Commerce. Le libéral allemand Wolf Klinz a souhaité qu'Européens et Canadiens agissent ensemble pour renforcer la régulation financière et pressent le G20 de tenir ses promesses à Toronto. « Nous avons besoin d'un accord commercial », a-t-il insisté, alors que plusieurs de ses collègues ont des doutes sur le résultat final des négociations actuelles. On n'a pas évalué les implications économiques, sociales et environnementales d'un accord commercial avec le Canada, s'est plaint Joe Higgins (GUE-NGL, irlandais), qui rappelle que « les syndicats s'inquiètent de la perspective d'un tel accord qui irait dans le sens des très grandes entreprises canadiennes et européennes mais pas dans celui de la justice sociale » (pour la réaction des syndicats, voir EUROPE d'hier). Dénonçant cette maximisation des profits, il juge qu'un accord avec l'UE serait un moyen pour le Canada d'imposer une privatisation dans le secteur de l'eau, de l'électricité et d'autres services publics.
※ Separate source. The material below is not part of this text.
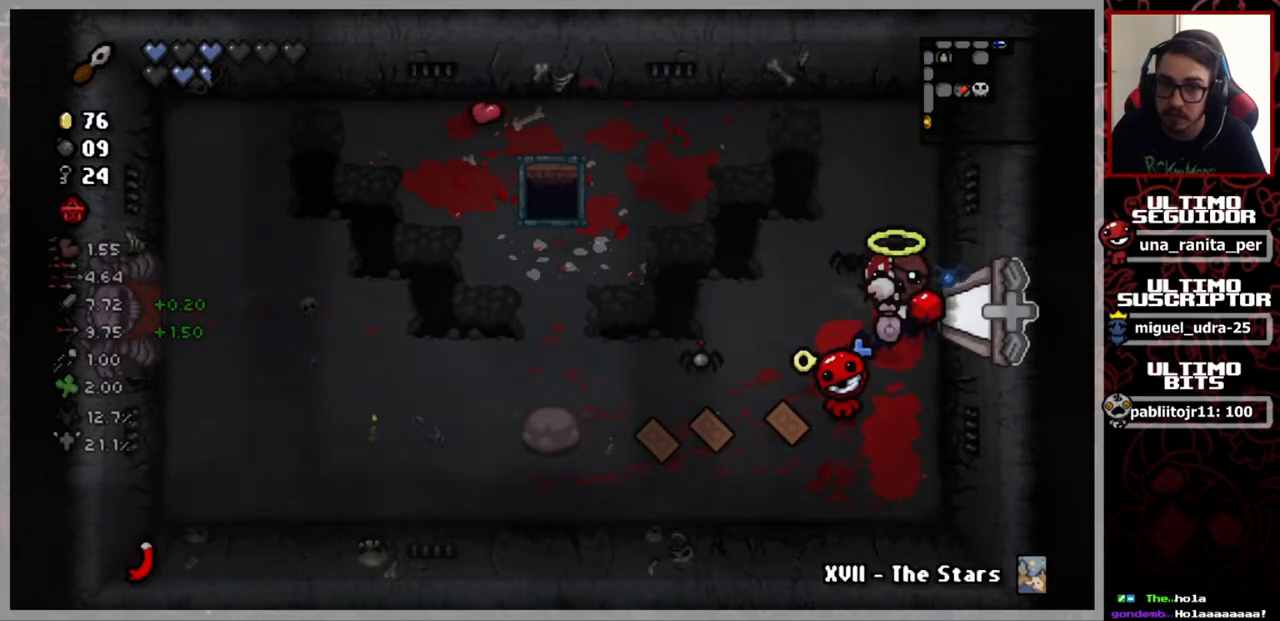
{"buttons": [], "left_stick": "center", "right_stick": "center", "events": []}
Et d'appeler les syndicats européens et canadiens à lancer une campagne en faveur du maintien ou de l'instauration d'une propriété de l'État dans ce type de services publics. « Pourquoi ai-je toujours l'impression que la Commission ne veut pas mettre en commun certains éléments avec le PE ? », s'est interrogé l'Autrichien Jörg Leichtfried (S&D). « Les accords de commerce sont une bonne chose lorsqu'ils sont bons pour l'intérêt général de part et d'autre, pas quand ils vont dans le sens de l'intérêt de grandes multinationales ». Or si l'éducation et la santé publique devaient faire objet d'accords de déréglementation et de privatisation, j'ai l'impression que ça pourrait bénéficier à quelques-uns et en desservir beaucoup d'autres. « Nous devons viser un accord commercial ambitieux, ce qui n'est pas gagné d'avance », a insisté Mme Ashton, qui est d'accord pour tenir le PE informé de l'évolution des pourparlers. « Il y aura une étude d'impact, on y travaille déjà, et bien sûr le PE aura son rôle à jouer » en autorisant ou non l'accord commercial. (A.B.)